How to Not “Hashtag” Your Way into A Lawsuit – #IHATEGETTINGSUED

While using a hashtag on social media has become commonplace and even a “cool” new way to market your brand – when you are a company you need to be aware of the type of hashtags that can get you sued.

What is a Hashtag (#)?

First, for those that do not use social media and do not know what a hashtag is, a hashtag is a word or an unspaced phrase prefixed with the hash symbol (“#”).1 For example, #ILOVENY is a hashtag.

Why use hashtags?

On social media, such as Twitter and Facebook, a hashtag turns any word or group of words that directly follow it into a searchable link. This allows you to organize content and track discussion topics based on those keywords. For example, if you wanted to post about the Game of Thrones finale, you would include #GameofThrones in your tweet to join the conversation. You would then be able to click on a hashtag to see all the posts that mention the subject in real time.

How are hashtags used by companies?

The use of hashtags has become a marketing tool for companies. While some campaigns were a flop, others have been successful.2 For example, electronics retailer RadioShack welcomed Verizon Wireless in September 2011 with a hashtag campaign that made tweeting #kindofabigdeal into a real-time interactive game. In short, Verizon phones were arranged on a table and whenever anyone tweeted that hashtag, the phones would vibrate. Eventually, and due to the vibrations, a tweet would send a phone off the table, in which case the final tweeter would get the phone. The campaign netted more than 80,000 mentions of @RadioShack.3 Great marketing.

What do I need to know about using hashtags?

While hashtag campaigns can be great, companies need to be careful. Here’s what you need to know:

  1. You Can Be Sued for Trademark Infringement, False Advertising and False Association.

Use of a hashtag before a trademarked word or phrase does not make you immune from trademark infringement, false advertising or false association under federal and/or state laws. The ultimate questions you should be asking yourself are (i) “does my company’s use of the trademark lead people to believe that the trademark owner has given my company permission to use their trademark?” and (ii) “will people think my company is affiliated with the trademark owner?” Some examples of infringing uses are:

#NIKE (trademark infringement)

#MYCOMPETITORSPRODUCTHASPOISONINIT (false advertising, unfair competition)

While there is only one reported case on this topic, it is still instructive. In AvePoint, Inc. v.

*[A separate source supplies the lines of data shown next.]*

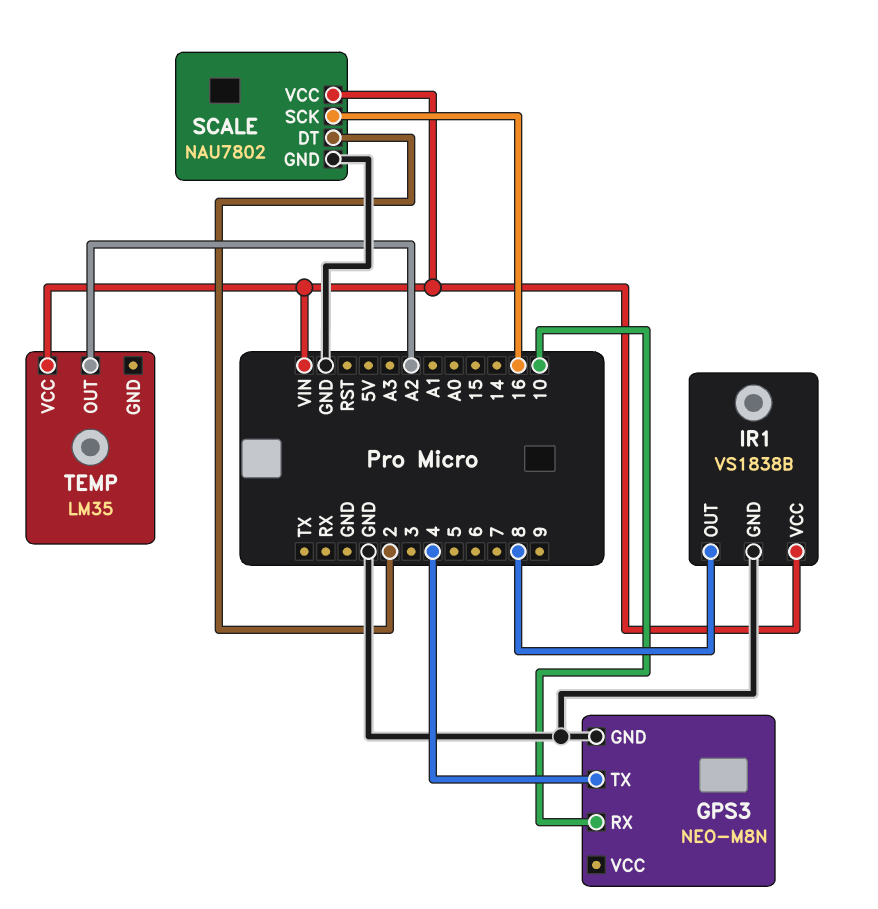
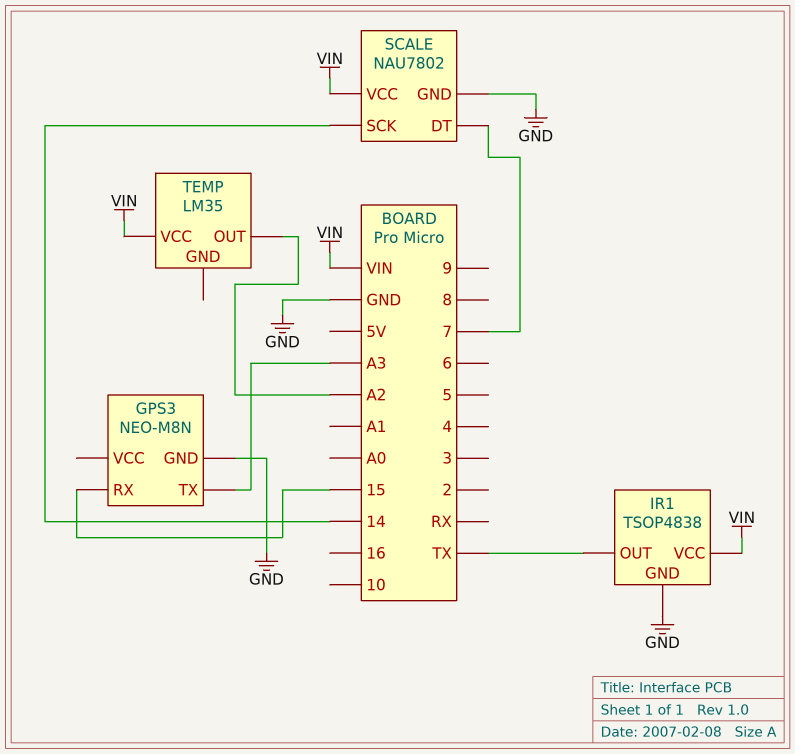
GPS3 pin RX: 10 -> 15
GPS3 pin TX: 4 -> A3
IR1: VS1838B -> TSOP4838
IR1 pin OUT: 8 -> TX
SCALE pin DT: 2 -> 7
SCALE pin SCK: 16 -> 14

Power Tools, Inc., the plaintiffs alleged that the defendants had “engaged in a campaign of making false, defamatory, and deceptive claims and statements” regarding competitor AvePoint’s software products and services both via online social networking services and in direct communications with customers and prospective customers.4 These statements allegedly include asserting on Twitter and other social media sites that AvePoint is a Chinese company instead of an American company, that Axceler’s software is “Microsoft recommended” over that of AvePoint and that AvePoint’s software is maintained in India.5 In its opinion denying a motion to dismiss by defendants, the court held that (i) a hashtag can be considered commercial speech, and (ii) you do not need to directly refer to a competitor in order to falsely advertise.6

  1. There Are Strategies to Mitigate Your Risk

As a way to minimize your risk for liability, the first rule is to avoid using registered trademarks in hashtags. If you do need to use them, however, there are some considerations that you will need to make. For instance, you will need to consider whether the mark you are using is sponsored by any of your competitors – if so, this raises your risk of liability. You will also need to consider whether the trademark owner is particularly litigious and actively enforces its intellectual property.

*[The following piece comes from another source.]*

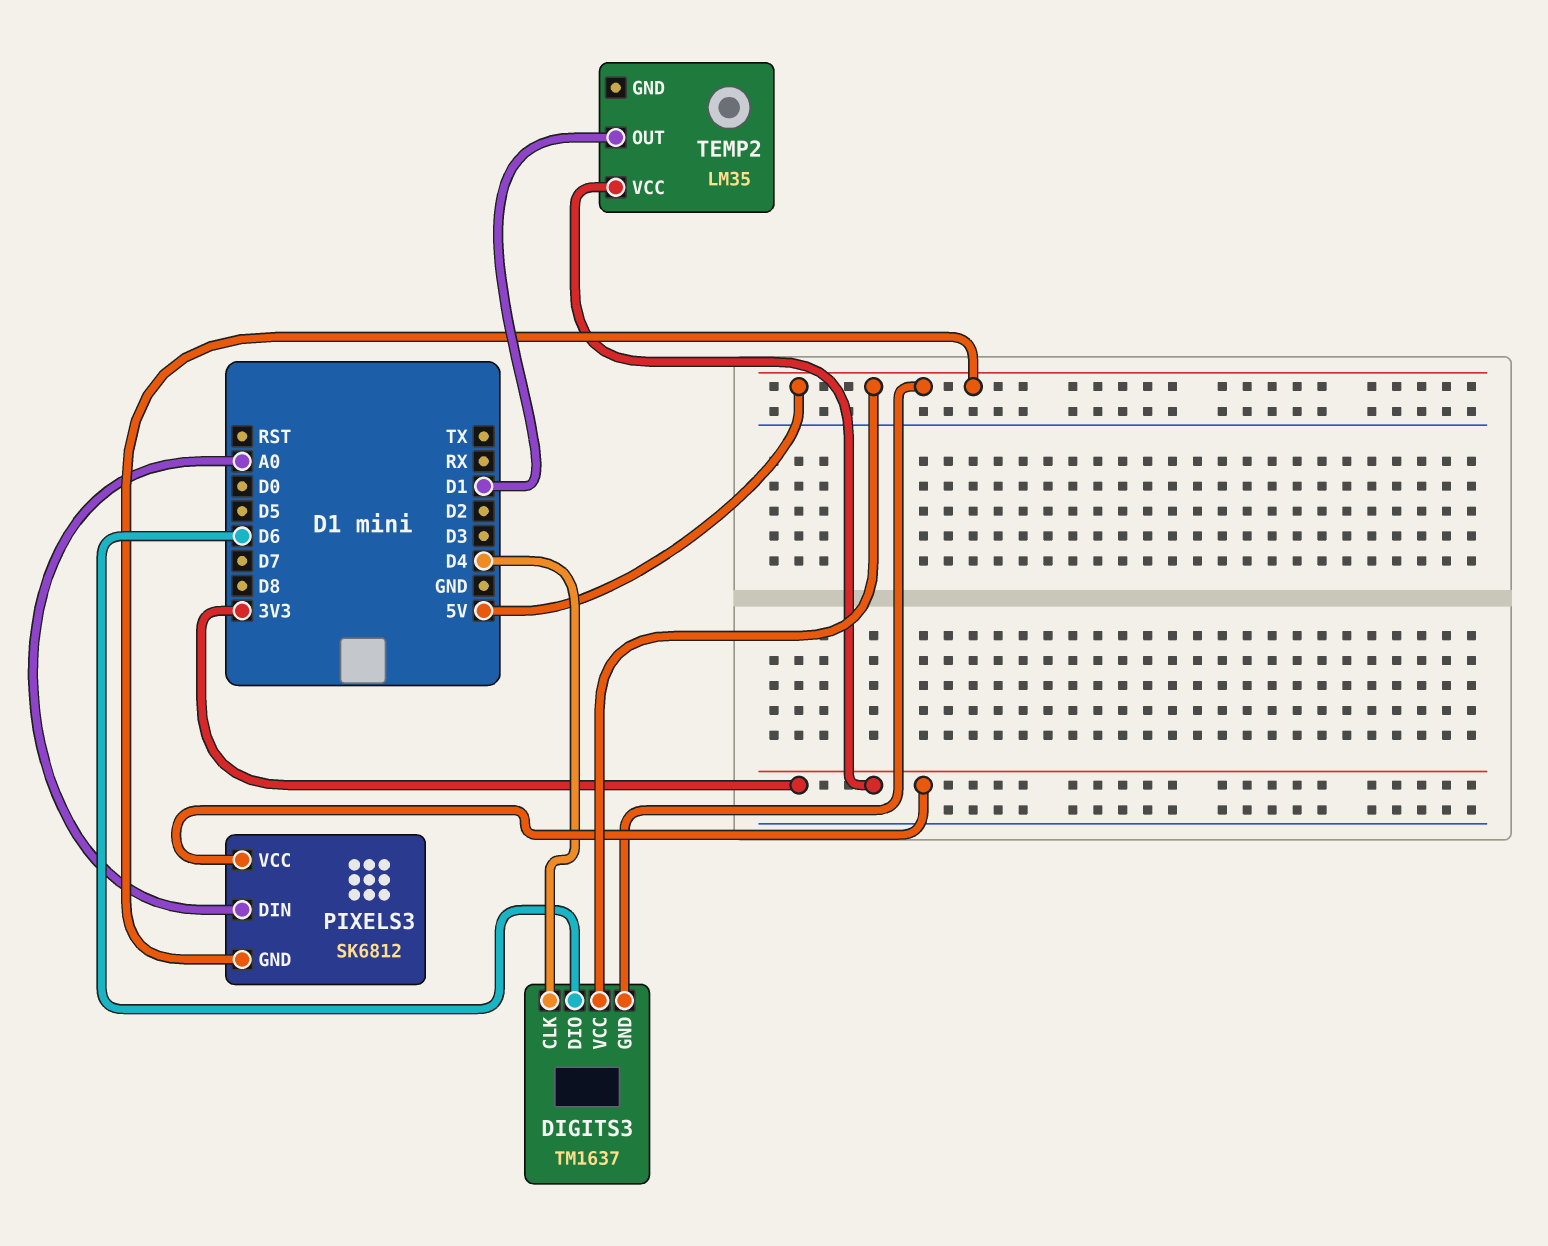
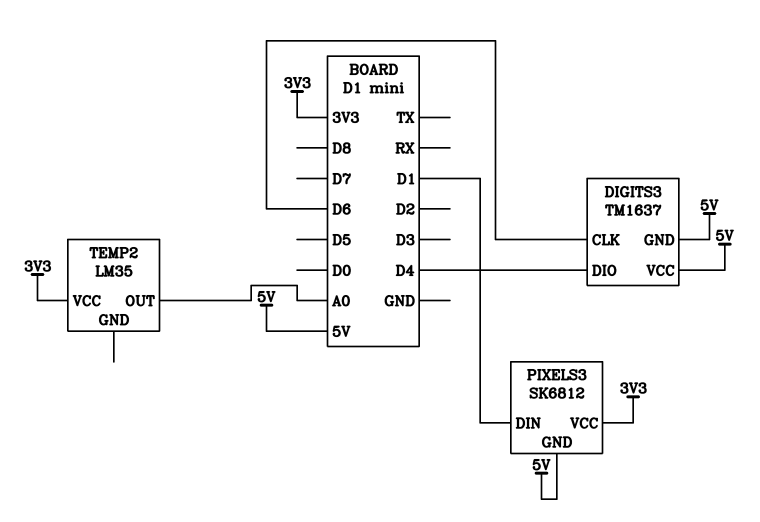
DIGITS3 pin CLK: D4 -> D6
DIGITS3 pin DIO: D6 -> D4
PIXELS3 pin DIN: A0 -> D1
TEMP2 pin OUT: D1 -> A0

The second rule is to avoid suggesting any sort of endorsement of affiliation with brands (unless, of course, you are actually affiliated or sponsored by them).

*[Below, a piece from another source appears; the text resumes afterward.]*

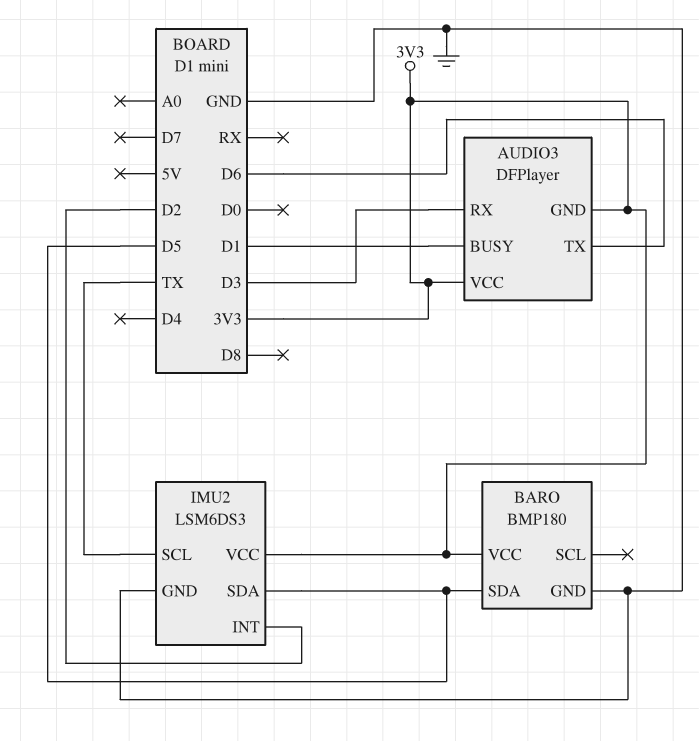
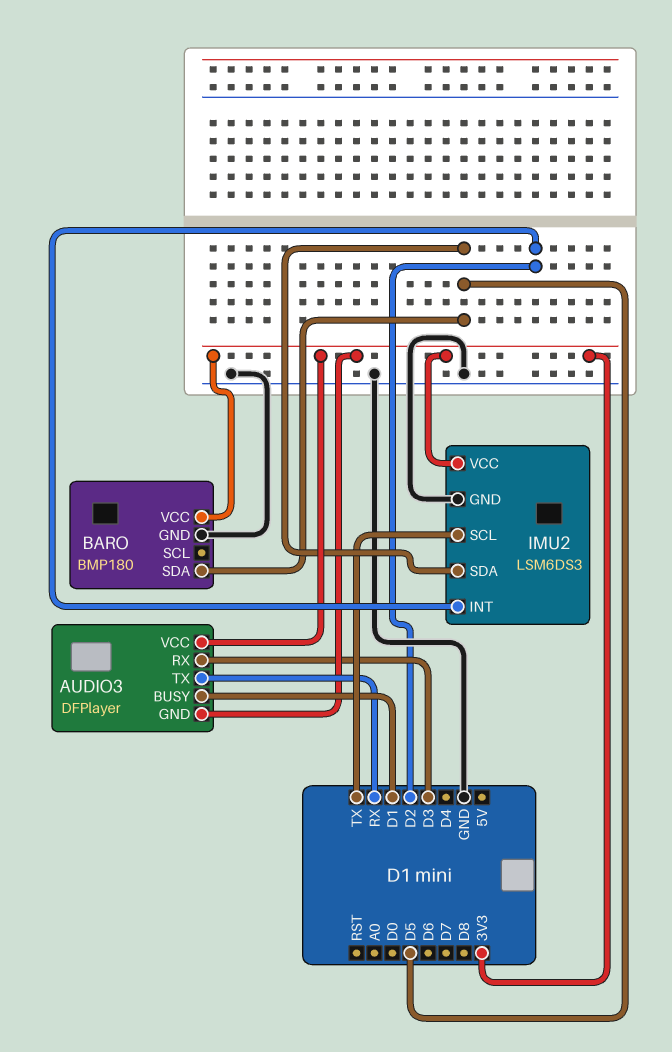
AUDIO3 pin TX: D6 -> RX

© 2014 Buche & Associates, P.C. All rights reserved.

1, accessed 3/26/2014

2, accessed 3/26/2014

3 Id.

4 AvePoint, Inc. v. Power Tools, Inc., 7:13CV00035, 2013 WL 5963034, *1 (W.D. Va. Nov. 7, 2013).

5 Id.

6 AvePoint, 2013 WL 5963034, *18 (“Based on these allegations, the court concludes that the plaintiffs have adequately asserted that the Twitter messages constitute commercial advertising.”. . . “Taking AvePoint’s allegations as true, the statements about the “Red Dragon” and “SinkingREDShip” can be fairly understood to refer to AvePoint and its products and services, and Axceler’s representatives made the statements with the intent to target AvePoint’s customers, by creating the impression that AvePoint is a Chinese company and its products and services are not made, developed, or supported in the United States.”).